Rapid7, Inc. 8-K
Research Summary
AI-generated summary
Rapid7, Inc. Holds 2026 Annual Meeting; Directors Elected
What Happened
- Rapid7, Inc. filed an 8-K reporting that it held its 2026 Annual Meeting of Stockholders on June 9, 2026, with a quorum present. Stockholders elected all eleven director nominees to serve until the 2027 annual meeting, ratified KPMG LLP as the company’s independent registered public accounting firm for fiscal 2026, and approved, on a non-binding advisory basis, the company’s executive compensation (say-on-pay).
Key Details
- Directors elected (selected vote examples): Marc Brown — 41,959,692 For / 1,334,137 Withheld; Jeff Kalowski — 23,262,431 For / 20,031,398 Withheld; Benjamin Holzman — 40,239,832 For / 3,053,997 Withheld. (All 11 nominees were elected.)

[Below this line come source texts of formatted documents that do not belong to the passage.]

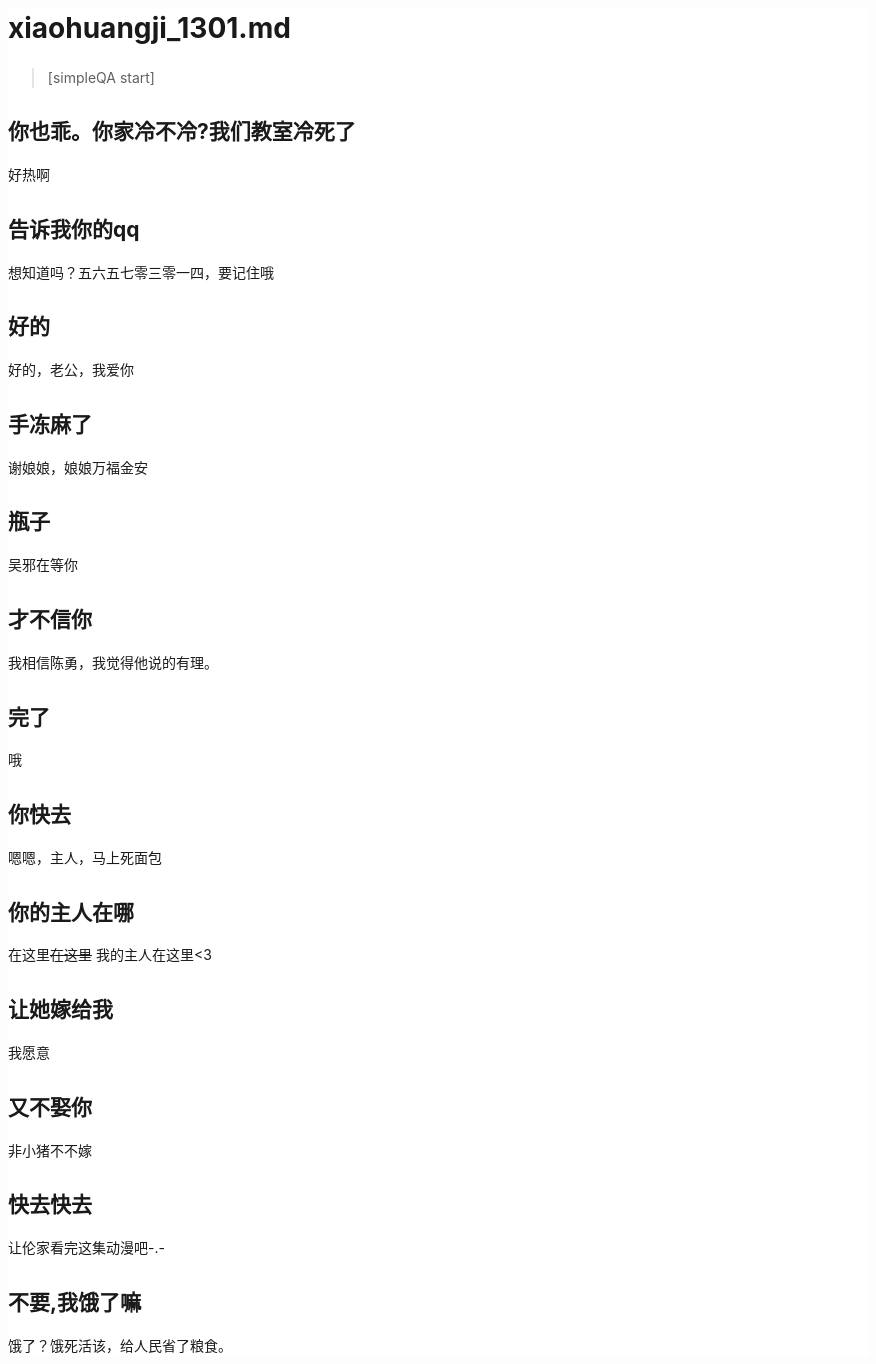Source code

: # xiaohuangji_1301.md


> [simpleQA start]

## 你也乖。你家冷不冷?我们教室冷死了
好热啊

## 告诉我你的qq
想知道吗？五六五七零三零一四，要记住哦

## 好的
好的，老公，我爱你

## 手冻麻了
谢娘娘，娘娘万福金安

## 瓶子
吴邪在等你

## 才不信你
我相信陈勇，我觉得他说的有理。

## 完了
哦

## 你快去
嗯嗯，主人，马上死面包

## 你的主人在哪
在这里~~在这里~~ 我的主人在这里<3

## 让她嫁给我
我愿意

## 又不娶你
非小猪不不嫁

## 快去快去
让伦家看完这集动漫吧-.-

## 不要,我饿了嘛
饿了？饿死活该，给人民省了粮食。
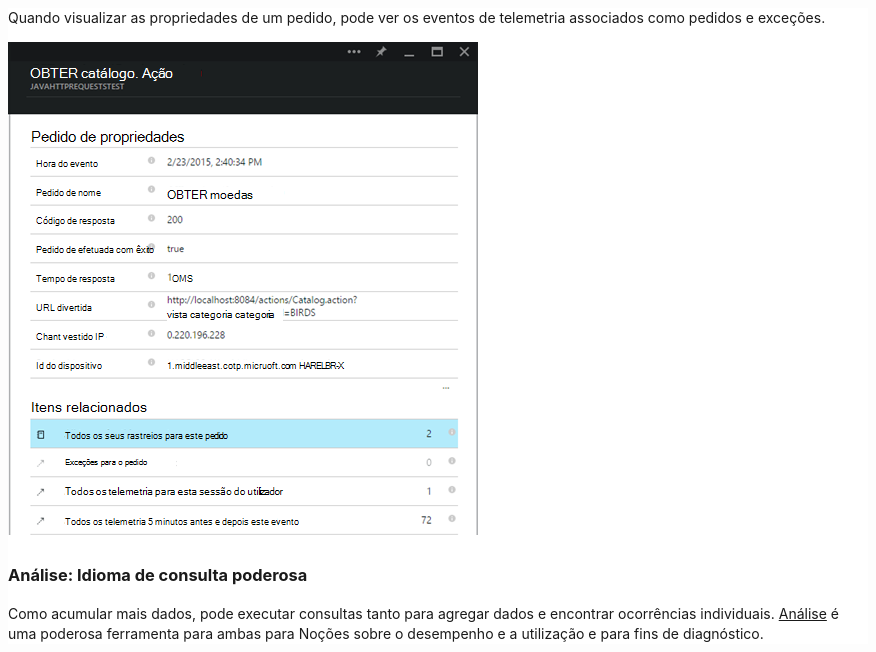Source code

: Quando visualizar as propriedades de um pedido, pode ver os eventos de telemetria associados como pedidos e exceções.

![](./media/app-insights-java-get-started/7-instance.png)


### <a name="analytics-powerful-query-language"></a>Análise: Idioma de consulta poderosa

Como acumular mais dados, pode executar consultas tanto para agregar dados e encontrar ocorrências individuais. [Análise]() é uma poderosa ferramenta para ambas para Noções sobre o desempenho e a utilização e para fins de diagnóstico.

- Auditor ratification: KPMG LLP approved with 53,078,819 Votes For, 210,614 Against, and 69,437 Abstentions.
- Advisory vote on executive compensation: Approved with 41,186,409 Votes For, 2,052,399 Against, 55,021 Abstentions; there were 10,065,041 broker non-votes on that proposal.
- Broker non-votes: 10,065,041 broker non-votes were recorded on the director elections and the advisory compensation vote, indicating shares held by brokers that did not vote on those matters.
Why It Matters
- Board continuity and governance: Election of all eleven nominees keeps the current board in place through 2027, which matters for company strategy and oversight.
- Auditor confirmation: Ratification of KPMG ensures continuity of the company’s external audit for fiscal year 2026.
- Shareholder sentiment on pay: The non-binding approval of executive compensation indicates a majority of voting shareholders supported the company’s named executive officer pay disclosure, though the presence of significant broker non-votes and notable withheld votes for certain nominees (e.g., Jeff Kalowski) may be relevant to investor governance considerations.